Artificial intelligence is driving plant breeding – helping to accelerate the development of crops that scientists hope can better cope with devastating drought and heat.
- Experiencing Parts of the US Corn Belt extreme or exceptional drought. In Nebraska, 35% of the corn crop is considered poor or very bad condition.
- Some of these prolonged dry spells are caused by human-induced climate change, others are exacerbated by it, but together they form a window into the future. drier and hotter future predicted in some regions.
- These climate changes and increasing global food insecurity are putting pressure on breeders to develop more resilient plants more quickly.
What is going on: Machine learning algorithms and other AI tools have been used by some companies for about a decade, but they are becoming more widely available to breeders.
- Breeders use them to analyze data that reflects what is known about plant biology – for example, how tall or fast a plant grows and whether it can withstand hot or dry conditions in a region.
- That data could help AI predict the combination of genes — and the genes they regulate — that can improve a plant’s tolerance without reducing yield.
- Instead of crossing plants for generations to find the most suitable, breeders can use AI to more quickly predict which genetics deliver the desired properties.
There are some considerations, however, between how much water a plant uses and how much grain, corn, or other product a plant can yield — and debate how far breeders can go with both.
- AI could “help breeders walk through this complex labyrinth,” said Charlie Messina, a professor of predictive breeding at the University of Florida.
Details: In a recent researchMessina and colleagues assessed how hybrids of drought-tolerant maize grown using AI grew under different water conditions.
- In contrast to Previous research, they report that the hybrids bred for better drought tolerance had better yields. (The hybrid is commercially available from Corteva, and scientists from the company participated in the study. Messina previously worked for the company.)
- The scientists also found that the hybrid plants had a smaller difference in yield in normal and dry conditions, meaning they produced a more reliable amount of corn under different conditions. One of the challenges posed by climate change is hydrological extremes, which amplify both droughts and heavy rainfall.

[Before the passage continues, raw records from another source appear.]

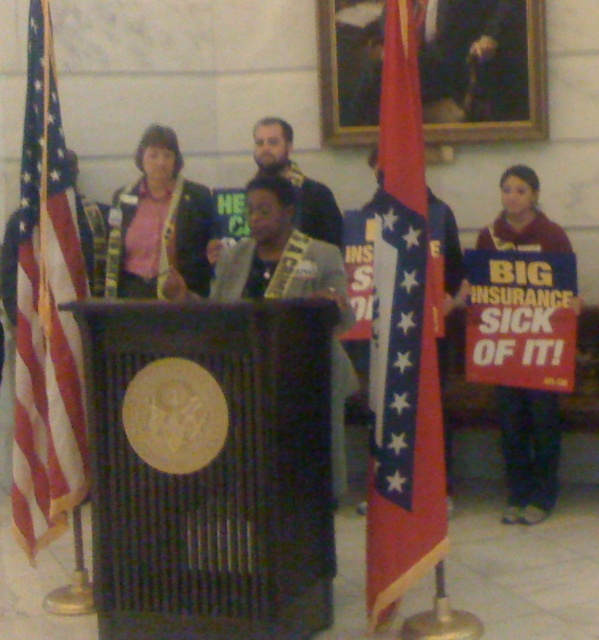
Is point (210, 205) more distant than point (513, 168)?

Yes, it is behind point (513, 168).

At what (x,y) coordinates should I click in order to perform the action: click on matte pink shirt at center. Please return your answer as a coordinate pair (x, y). The height and width of the screenshot is (640, 599). Looking at the image, I should click on (158, 224).

Image resolution: width=599 pixels, height=640 pixels. What do you see at coordinates (158, 224) in the screenshot?
I see `matte pink shirt at center` at bounding box center [158, 224].

I want to click on matte pink shirt at center, so click(x=158, y=224).

Can you confirm if american flag at left is positioned to the left of maroon fabric sign at right?

Yes, american flag at left is to the left of maroon fabric sign at right.

Is american flag at left below maroon fabric sign at right?

No.

The image size is (599, 640). What do you see at coordinates (46, 314) in the screenshot? I see `american flag at left` at bounding box center [46, 314].

At what (x,y) coordinates should I click in order to perform the action: click on american flag at left. Please return your answer as a coordinate pair (x, y). Image resolution: width=599 pixels, height=640 pixels. Looking at the image, I should click on pos(46,314).

Is red fabric flag at center to the left of american flag at left from the viewer's perspective?

No, red fabric flag at center is not to the left of american flag at left.

Who is more distant from viewer, (400, 230) or (78, 502)?

Positioned behind is point (78, 502).

The image size is (599, 640). Find the location of `red fabric flag at center`. red fabric flag at center is located at coordinates (403, 344).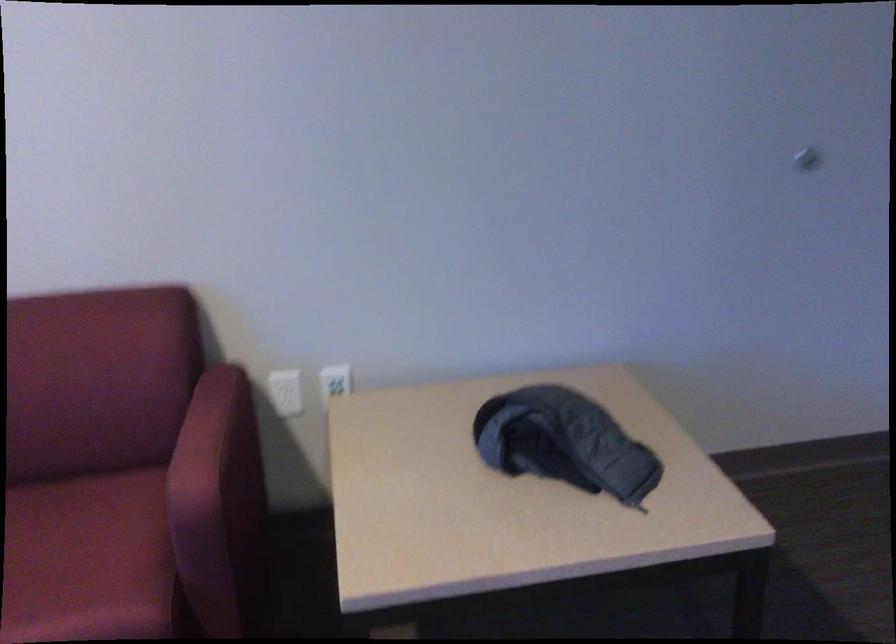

But, but, but… A study published earlier this year, it was found that the increase in maize yields was largely due to climate and improved soil and crop management, not plant genetics.
- “This is an important debate because it could affect investment – both public and private – in technologies to tackle drought and climate change,” Messina said.
- “If we don’t get to the root of the problem, we as a society can invest in the wrong solutions,” he says.
- AlphaFoldan in-depth learning system developed by DeepMind predicting the structure of proteins was used, along with other tools, to study the genes and proteins involved in the response of potatoes to elevated temperatures. (The AlphaFold founders won the Breakthrough Prize in Life Sciences today.)
The big picture: Genetics is only one factor in the yield and resilience of a crop.
- There is also the environment of a field and how the soil and water are managed and possibly tailored to a crop.
- Farmers are under their own pressure to produce a certain amount of a crop and may be under pressure for resources.
Messina says his goal is the integration of information about the genetics of a plant, the environment of a field and the management of a crop.
- Ultimately, he wants to “move from thinking about drought tolerance in a crop to thinking about crops as systems to combat climate change and improve nutrition and food security.”